[PROBLEM TO SOLVE]
Please output the data below exactly as given, starting at its first line and stopping after the line that contains "The Charter Bar".
━━ DATASET RECORDS ━━
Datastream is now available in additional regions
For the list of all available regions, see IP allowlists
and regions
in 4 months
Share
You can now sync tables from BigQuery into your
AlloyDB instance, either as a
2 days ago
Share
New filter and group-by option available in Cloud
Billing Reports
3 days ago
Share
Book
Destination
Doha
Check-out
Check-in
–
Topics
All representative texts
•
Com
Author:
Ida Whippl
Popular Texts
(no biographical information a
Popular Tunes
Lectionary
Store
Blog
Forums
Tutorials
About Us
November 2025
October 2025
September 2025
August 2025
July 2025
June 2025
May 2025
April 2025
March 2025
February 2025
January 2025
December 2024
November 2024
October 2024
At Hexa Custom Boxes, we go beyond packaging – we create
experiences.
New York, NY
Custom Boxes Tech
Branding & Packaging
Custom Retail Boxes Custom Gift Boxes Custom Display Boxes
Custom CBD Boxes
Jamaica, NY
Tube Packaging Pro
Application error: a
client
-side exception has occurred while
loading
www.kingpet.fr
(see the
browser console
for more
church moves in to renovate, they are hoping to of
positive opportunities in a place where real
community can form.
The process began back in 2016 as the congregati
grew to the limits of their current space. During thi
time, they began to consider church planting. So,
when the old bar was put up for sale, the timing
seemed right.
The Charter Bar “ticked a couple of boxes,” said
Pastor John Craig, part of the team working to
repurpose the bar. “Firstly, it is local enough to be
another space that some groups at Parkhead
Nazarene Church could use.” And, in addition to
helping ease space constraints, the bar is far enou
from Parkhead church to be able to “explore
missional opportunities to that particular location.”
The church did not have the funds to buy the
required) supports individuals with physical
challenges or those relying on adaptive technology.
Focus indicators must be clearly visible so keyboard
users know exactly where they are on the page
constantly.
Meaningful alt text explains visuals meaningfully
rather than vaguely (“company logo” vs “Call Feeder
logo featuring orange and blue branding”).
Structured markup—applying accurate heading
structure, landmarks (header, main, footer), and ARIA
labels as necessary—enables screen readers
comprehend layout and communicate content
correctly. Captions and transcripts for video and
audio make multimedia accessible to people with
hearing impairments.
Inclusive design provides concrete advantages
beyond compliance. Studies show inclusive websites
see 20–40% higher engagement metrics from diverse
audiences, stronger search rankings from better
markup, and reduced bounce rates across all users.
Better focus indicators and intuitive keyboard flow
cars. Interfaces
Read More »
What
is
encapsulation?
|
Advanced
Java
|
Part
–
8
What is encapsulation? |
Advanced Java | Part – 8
━━━
[SOLUTION BELOW]
Datastream is now available in additional regions
For the list of all available regions, see IP allowlists
and regions
in 4 months
Share
You can now sync tables from BigQuery into your
AlloyDB instance, either as a
2 days ago
Share
New filter and group-by option available in Cloud
Billing Reports
3 days ago
Share
Book
Destination
Doha
Check-out
Check-in
–
Topics
All representative texts
•
Com
Author:
Ida Whippl
Popular Texts
(no biographical information a
Popular Tunes
Lectionary
Store
Blog
Forums
Tutorials
About Us
November 2025
October 2025
September 2025
August 2025
July 2025
June 2025
May 2025
April 2025
March 2025
February 2025
January 2025
December 2024
November 2024
October 2024
At Hexa Custom Boxes, we go beyond packaging – we create
experiences.
New York, NY
Custom Boxes Tech
Branding & Packaging
Custom Retail Boxes Custom Gift Boxes Custom Display Boxes
Custom CBD Boxes
Jamaica, NY
Tube Packaging Pro
Application error: a
client
-side exception has occurred while
loading
www.kingpet.fr
(see the
browser console
for more
church moves in to renovate, they are hoping to of
positive opportunities in a place where real
community can form.
The process began back in 2016 as the congregati
grew to the limits of their current space. During thi
time, they began to consider church planting. So,
when the old bar was put up for sale, the timing
seemed right.
The Charter Bar “ticked a couple of boxes,” said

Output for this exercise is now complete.